EXERCISES:
(a) Set down the passage of the Yurok food access article from "By the USDA’s" to "the grant application.", copying it word for word.
(b) Resume the Yurok food access article from the point where it stops.

READING TEXT:
◆ ◆ ◆ ◆ ◆ ◆ ◆

Yuroks’ access to food will be studied
A federal grant may help residents of the Yurok Reservation — some of them 20 miles from the nearest grocery store — get better access to nutritious foods.
A $20,000 Department of Agriculture grant will allow the tribe to take a closer look at how best to address the issue.
By the USDA’s own designation, the reservation is located in an identified “low income and low food access priority area,” where residents have a high rate of diabetes and heart disease, ailments associated with poor diets, according to the grant application.
Partnering with the California Center for Rural Policy, the tribe will examine barriers existing on the reservation to eating well. They will also look at the buying and consuming habits of residents, as well as what they would like to have available. The studies will culminate in an action plan for moving forward.
CCRP studied food access in all of Del Norte County in 2012, concluding locals in general needed better access to fresh produce. To the north, Smith River lost its last produce vendor when Ray’s Food Place closed in 2013.

◆ ◆ ◆ ◆ ◆ ◆ ◆

EXERCISE DATA:

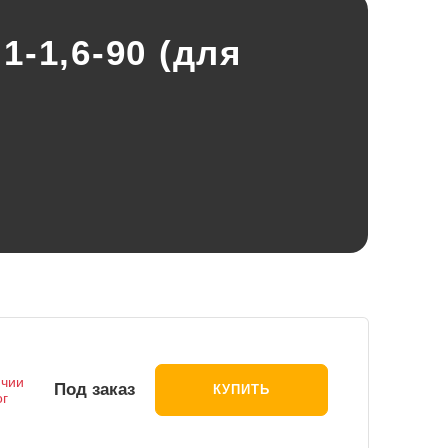
-1,6-90 (для
ичии
Под заказ
КУПИТЬ
ог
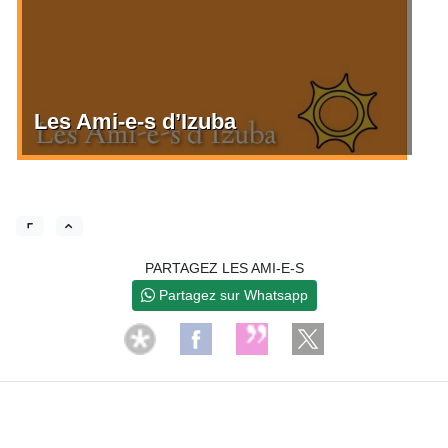
Les Ami-e-s d’Izuba
PARTAGEZ LES AMI-E-S
Partagez sur Whatsapp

◆ ◆ ◆ ◆ ◆ ◆ ◆

OUTPUTS FOR THE TASKS:
(a)
By the USDA’s own designation, the reservation is located in an identified “low income and low food access priority area,” where residents have a high rate of diabetes and heart disease, ailments associated with poor diets, according to the grant application.

(b)
On the reservation, “the grocery store is on the top of our list,” said Amanda Mager for the Yurok Tribe. “We are also looking at ways to support local community gardens and the opportunities surrounding traditional food sources.”
The tribe hopes to increase access to traditional foods, while maintaining “the important balance between harvesting and regeneration,” she said.
As an example of one of the barriers the tribe hopes to take down, Mager noted quality breads aren’t available on the reservation. Bread companies want a minimum order too large for the reservation market.
To address this, the tribe could look at establishing a bakery or a local distributor, or look at cooperative purchasing among retailers, she said.
The tribe will also look at food processing to fit niche markets, she said, “obviously salmon is on the top of the list, but other opportunities exist.”
A final action plan is what the tribe hopes to work out using the grant money, “that clearly identifies opportunities to increase access to healthier food sources, while at the same time creating a sustainability model for implementation,” Mager said. “We would love to see some small business opportunities come from this study and hope to use the results to influence future food policies and resource development.”
The USDA’s Local Food Promotion Program granted an additional $200,000 to other organizations in the region, including the Arcata Economic Development Corporation, Food for People in Eureka and the Commercial Fishing Association of Bodega Bay.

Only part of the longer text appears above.